Listed entries START

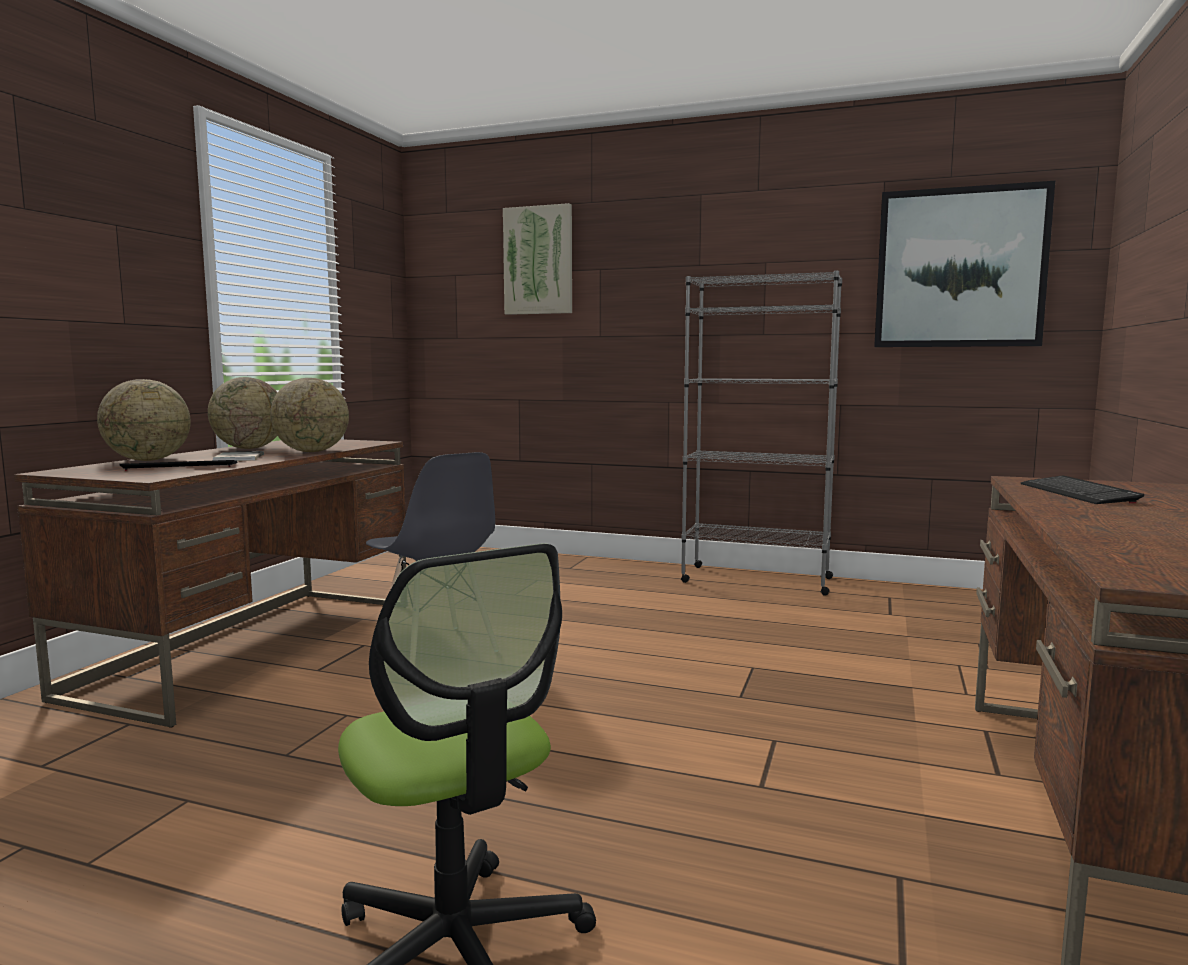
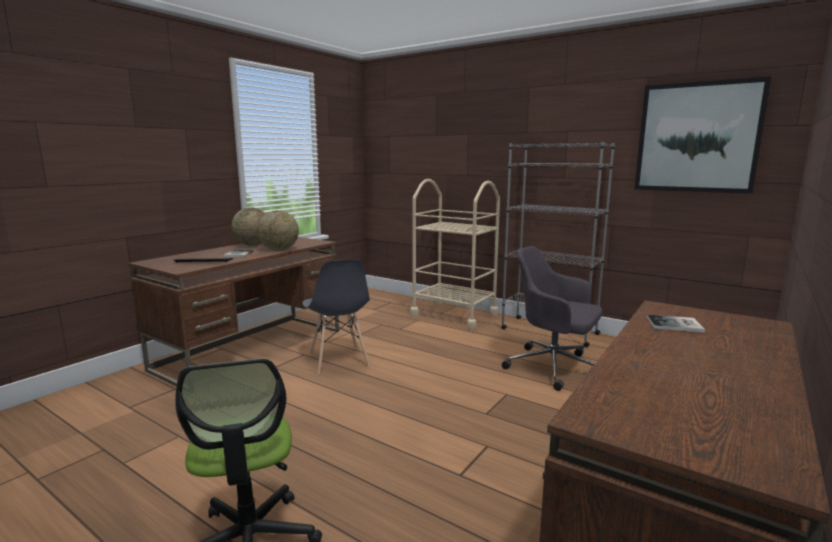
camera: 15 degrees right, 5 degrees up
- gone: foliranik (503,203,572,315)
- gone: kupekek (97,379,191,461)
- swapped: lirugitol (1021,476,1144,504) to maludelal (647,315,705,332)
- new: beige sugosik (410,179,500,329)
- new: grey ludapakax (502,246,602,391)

Listed entries END

Required action = In the records above, find each line with the word "gone" and copy it out.

Reply to the task =
- gone: foliranik (503,203,572,315)
- gone: kupekek (97,379,191,461)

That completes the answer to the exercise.